Fiscalización y trazabilidad de envases
Guillermo Lobos, del SAG Maule, explicó que el foco principal del servicio es la fiscalización: la región del Maule concentra alrededor de 350 fiscalizaciones anuales de uso y almacenamiento de plaguicidas, y la disposición final de los envases vacíos es hoy la principal causa de multas. Lobos adelantó que una nueva normativa del SAG hará obligatorios el cuaderno de campo y el balance de masas —la trazabilidad entre las unidades de producto fitosanitario compradas y las que efectivamente se acreditan como gestionadas—, lo que reforzará la capacidad fiscalizadora del servicio. Destacó además el rol de INDAP como puente hacia la agricultura familiar campesina, en coordinación con el Ministerio de Agricultura y el sector privado.
Triple lavado: un tema de salud, no solo de reciclaje
La Seremi de Salud, Iskra Cox explicó que el rol de su servicio en la implementación de la Ley REP busca cuidar la salud de las personas durante todo el proceso de gestión de envases fitosanitarios, previniendo riesgos.

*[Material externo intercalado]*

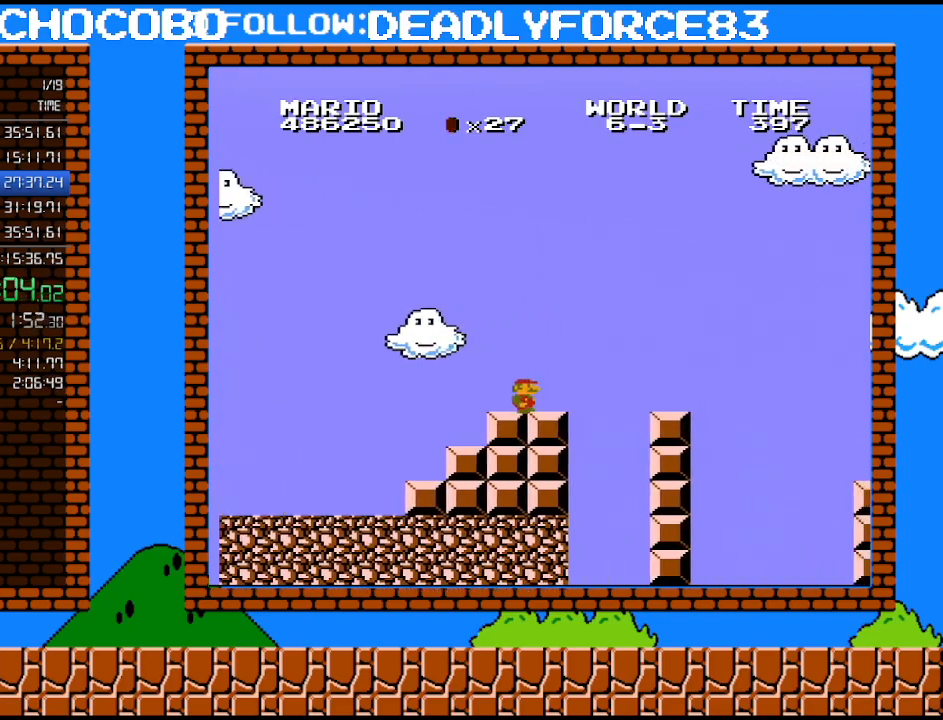
{"buttons": ["A", "B", "DPAD_RIGHT"], "events": [[233, "A", "down"]]}
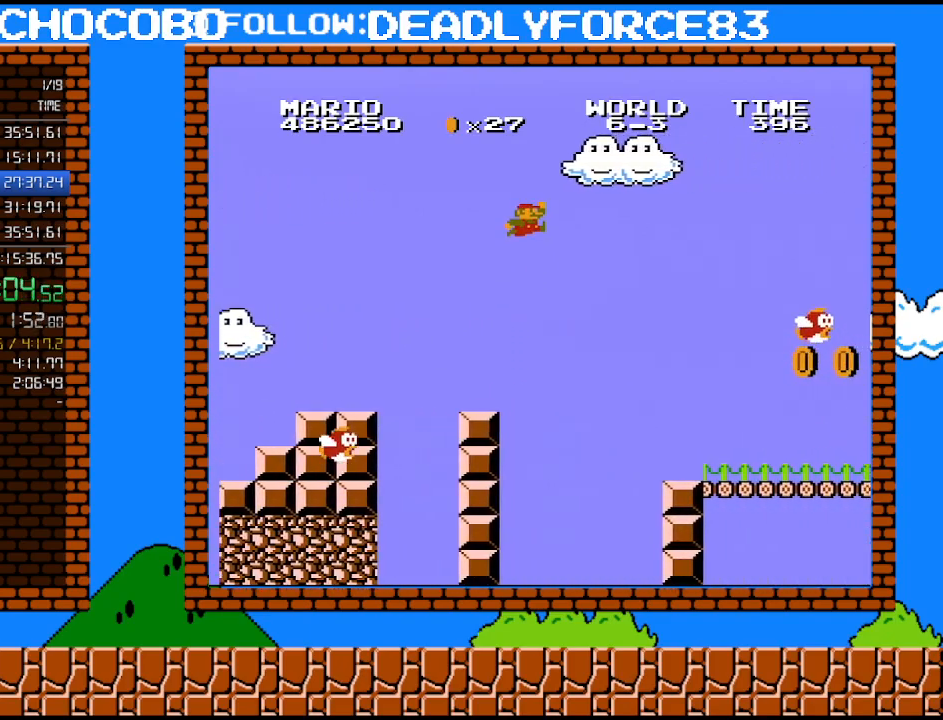
{"buttons": ["B", "DPAD_RIGHT"], "events": [[300, "A", "up"]]}
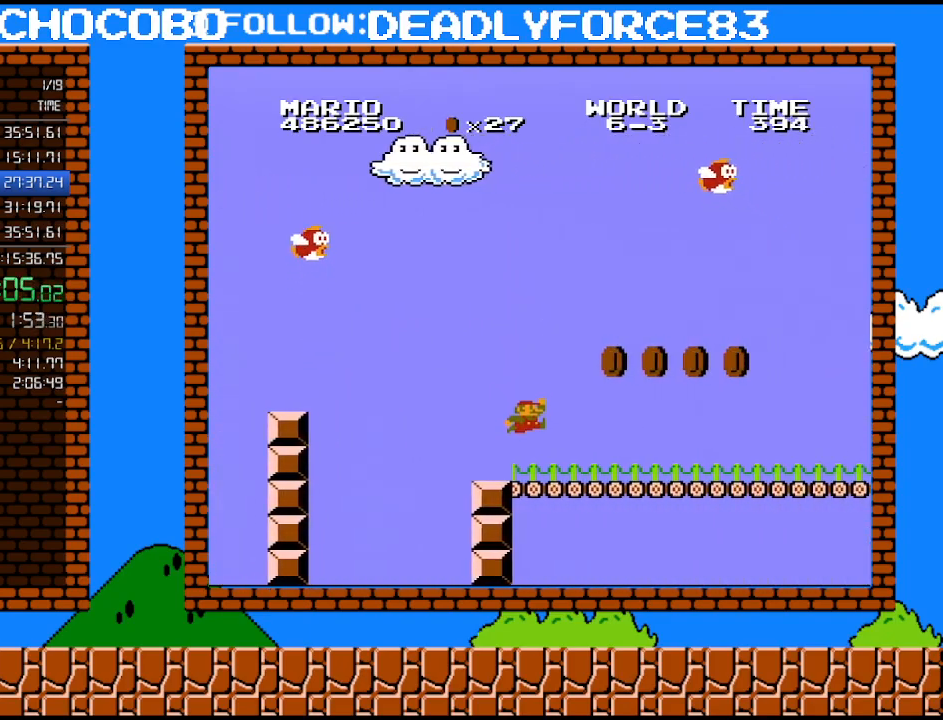
{"buttons": ["B", "DPAD_RIGHT"], "events": []}
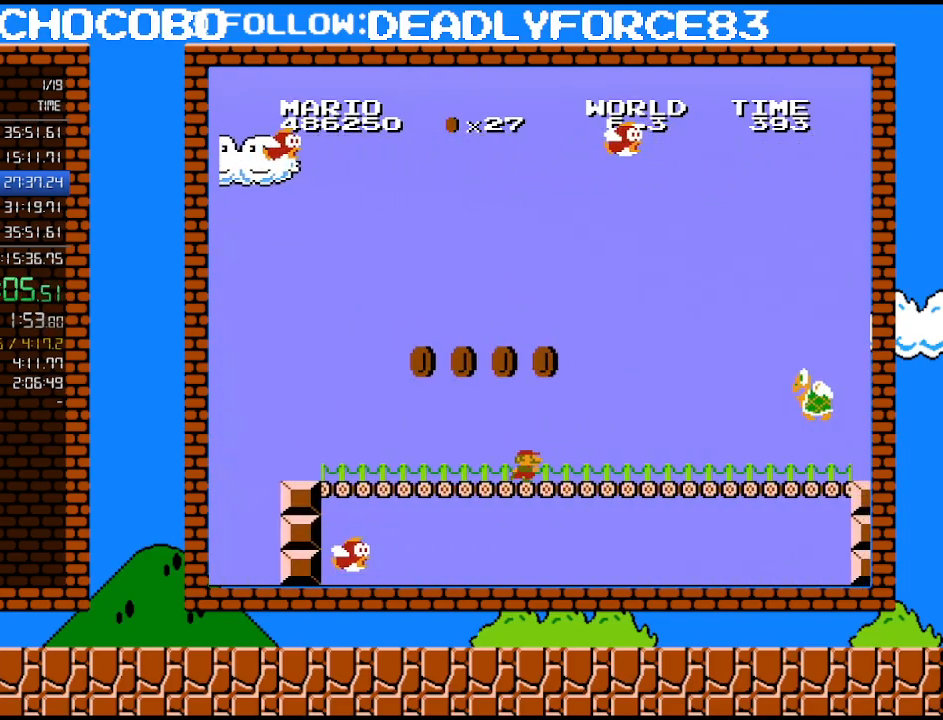
{"buttons": ["B", "DPAD_RIGHT"], "events": []}
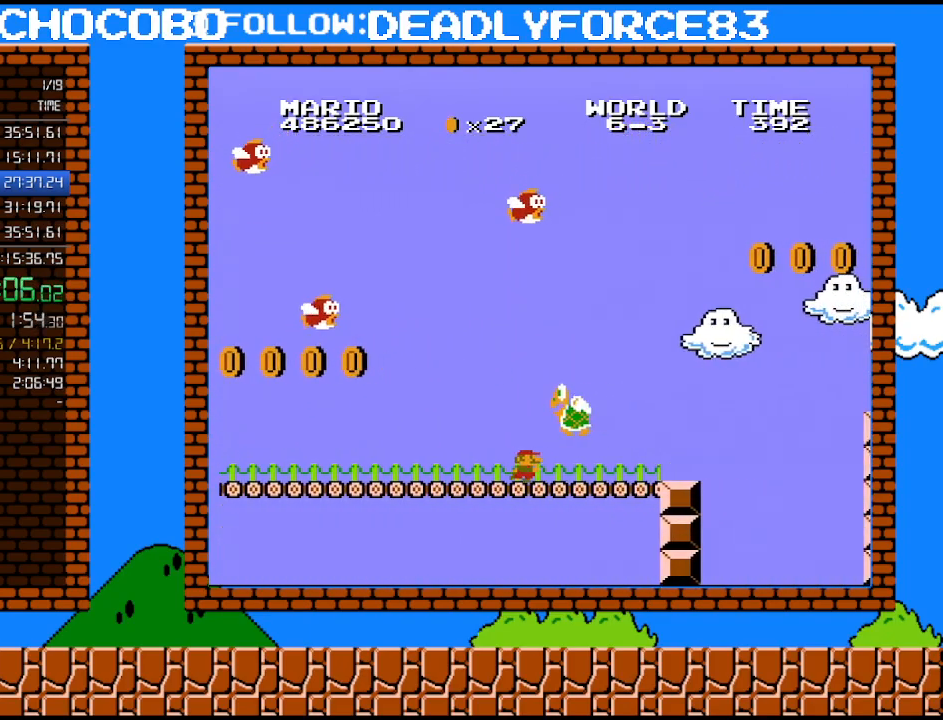
{"buttons": ["B", "DPAD_RIGHT"], "events": []}
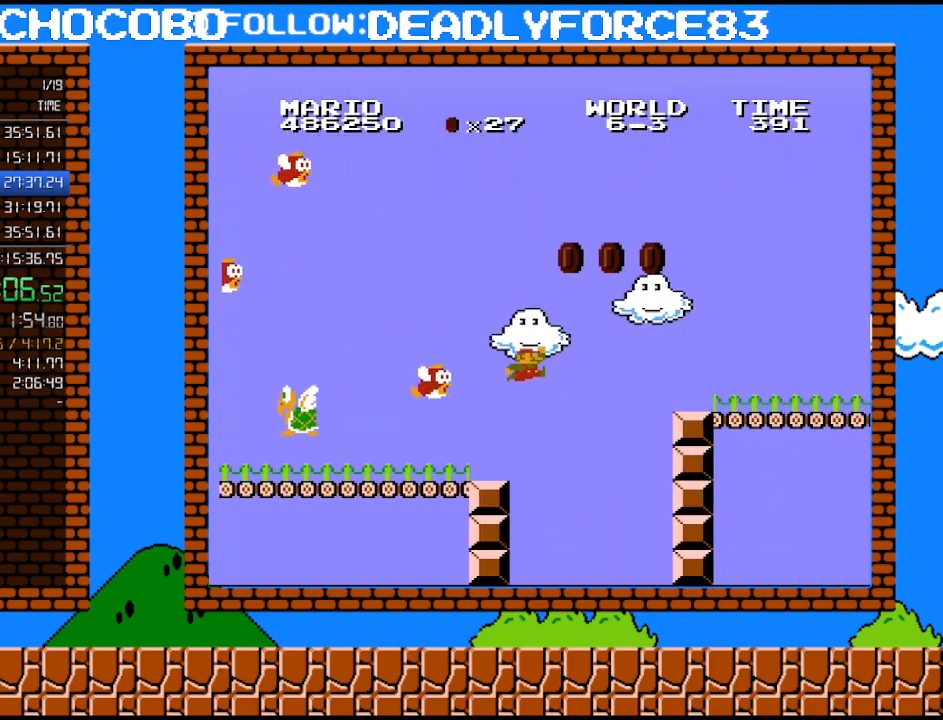
{"buttons": ["A", "B", "DPAD_RIGHT"], "events": [[50, "A", "down"]]}
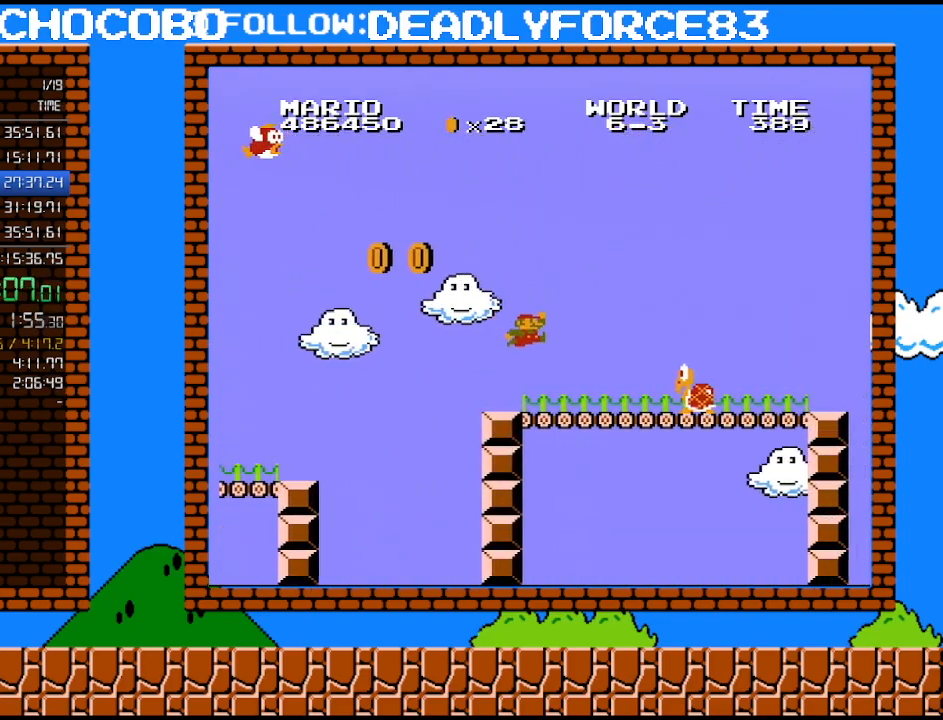
{"buttons": ["B", "DPAD_RIGHT"], "events": [[83, "A", "up"], [400, "A", "down"], [500, "A", "up"]]}
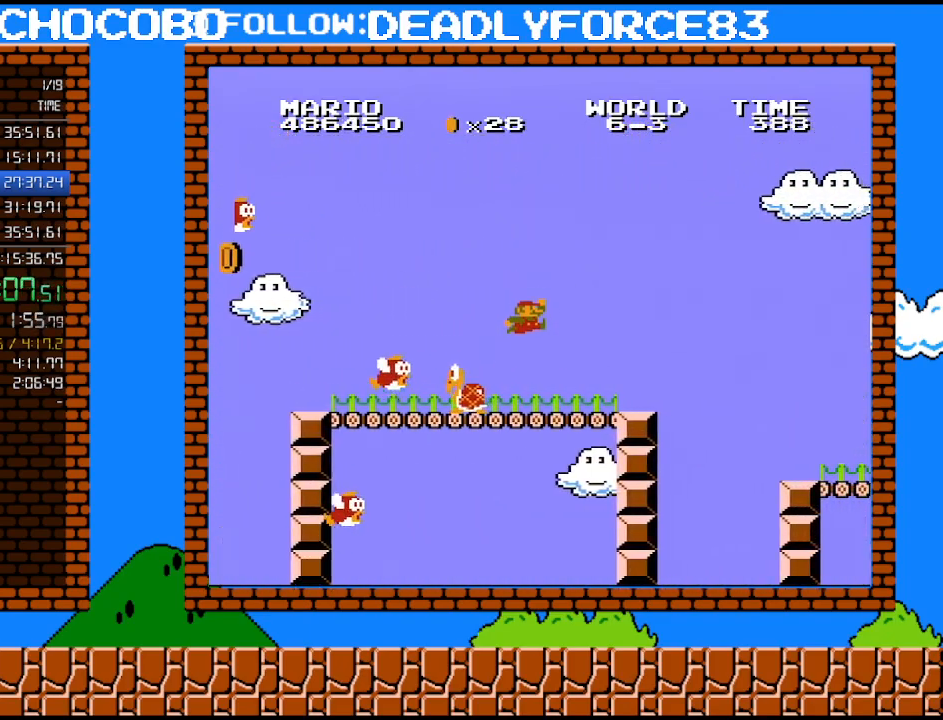
{"buttons": ["A", "B", "DPAD_RIGHT"], "events": [[400, "A", "down"]]}
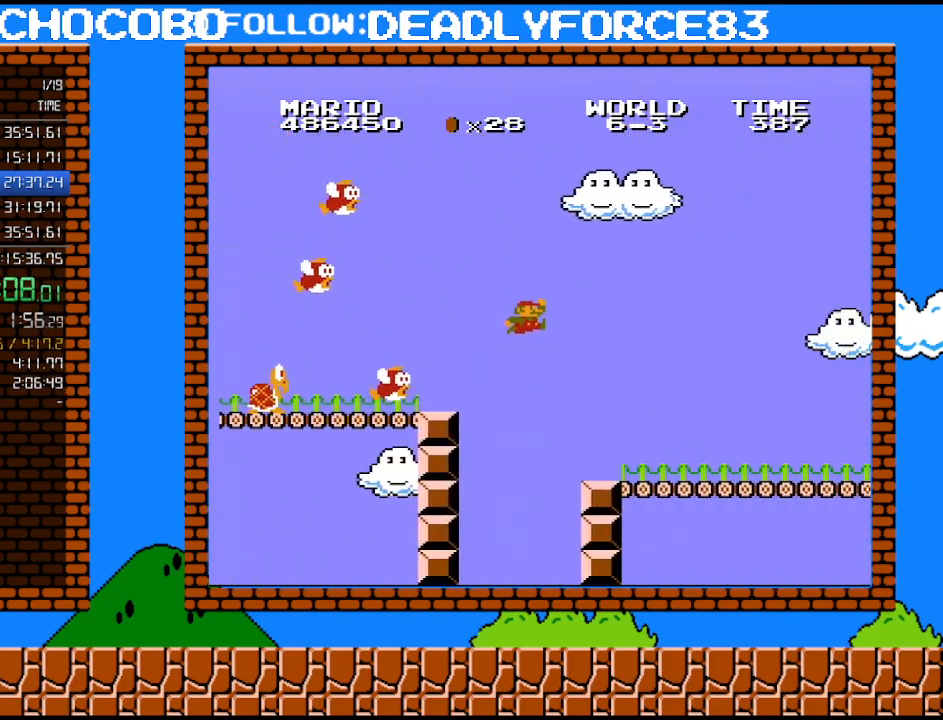
{"buttons": ["B", "DPAD_RIGHT"], "events": [[17, "A", "up"]]}
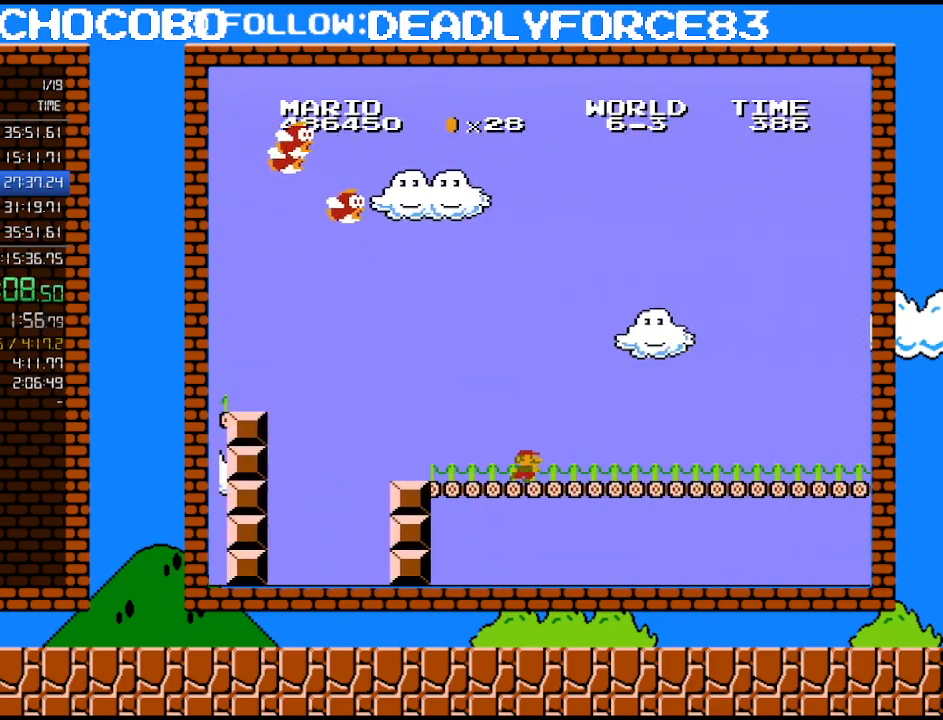
{"buttons": ["B", "DPAD_RIGHT"], "events": []}
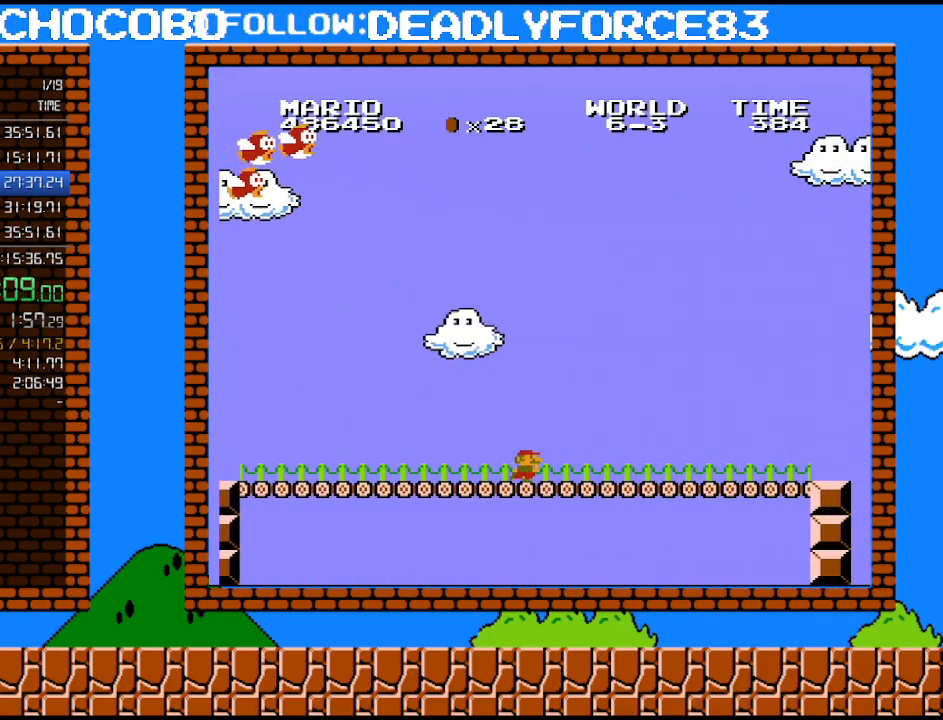
{"buttons": ["B", "DPAD_RIGHT"], "events": []}
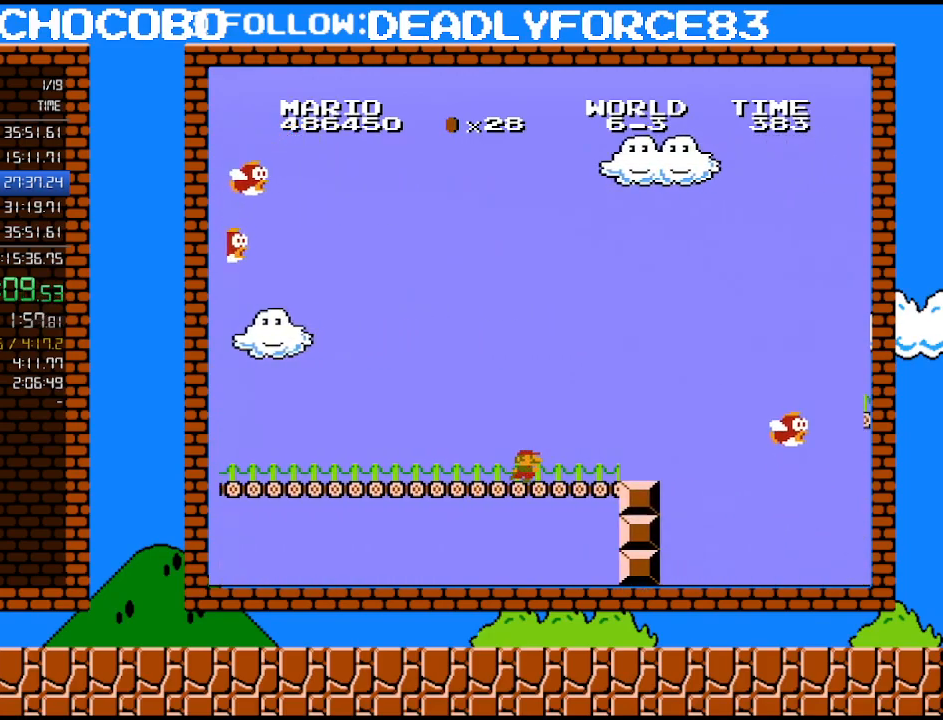
{"buttons": ["A", "B", "DPAD_RIGHT"], "events": [[433, "A", "down"]]}
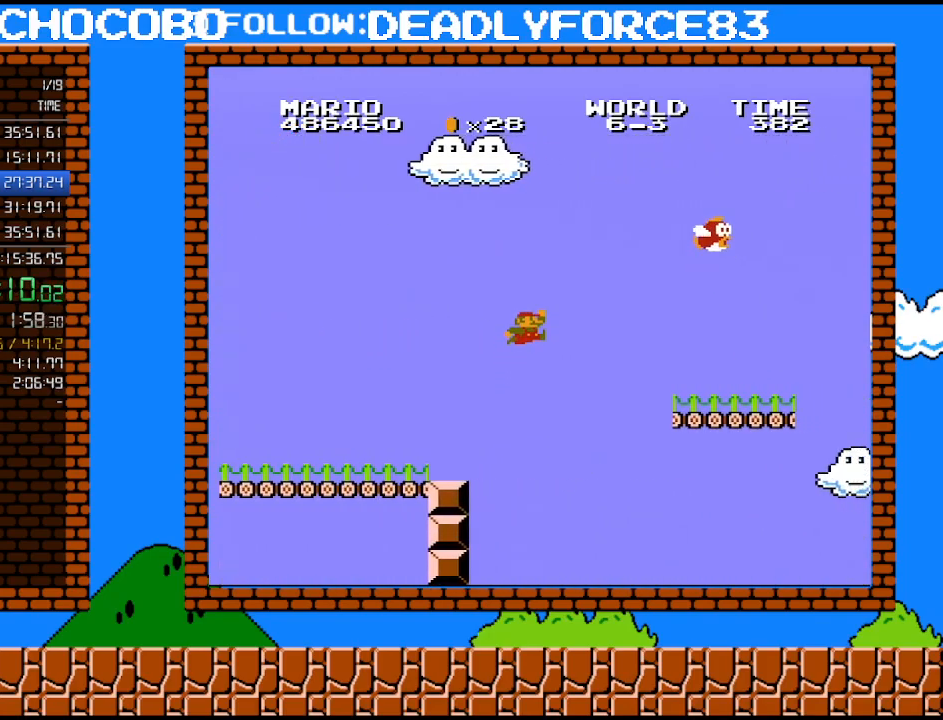
{"buttons": ["B", "DPAD_RIGHT"], "events": [[367, "A", "up"]]}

Detalló que la Seremi es responsable de otorgar las autorizaciones sanitarias en las distintas etapas de gestión de estos residuos, incluyendo puntos móviles y centros fijos de acopio. Cox destacó especialmente el trabajo público-privado, mencionando la colaboración con CampoLimpio como un ejemplo que fortalece la correcta gestión de envases fitosanitarios en la región. Como principal desafío pendiente, señaló la falta de centros de acopio y la necesidad de seguir avanzando en educación.

Metas ambiciosas, pero con brechas de infraestructura
Felipe Massardo, Seremi del Medio Ambiente, señaló que las metas de la Ley REP se definieron en 2016 en un contexto distinto al actual, y que la revisión regulatoria en curso debe mantener la ambición de esas metas sin desconocer las dificultades reales de implementación en un país «largo y no redondo», con una logística muy distinta a la de los referentes internacionales usados para diseñar la ley. Massardo planteó que buena parte del incumplimiento no responde a mala fe sino a desconocimiento, y llamó a intensificar la educación ambiental y el trabajo coordinado entre ministerios —citando como ejemplo la necesidad de coordinar con Salud las resoluciones sanitarias para poder ejecutar operativos de recolección de aceites lubricantes usados.
Mirando hacia adelante
Los tres panelistas coincidieron en que fortalecer la Ley REP en los próximos años pasa por más puntos de acopio y gestores autorizados, más fiscalización coordinada entre servicios, y una apuesta fuerte por la educación ambiental desde el nivel escolar. También se planteó la importancia de generar incentivos económicos para el cumplimiento —mencionando como referencia modelos europeos donde reciclar reduce el costo del servicio de residuos al consumidor— y de ampliar la mirada más allá de los envases fitosanitarios hacia otros residuos presentes en el campo, como neumáticos, plásticos de silo y textiles agrícolas.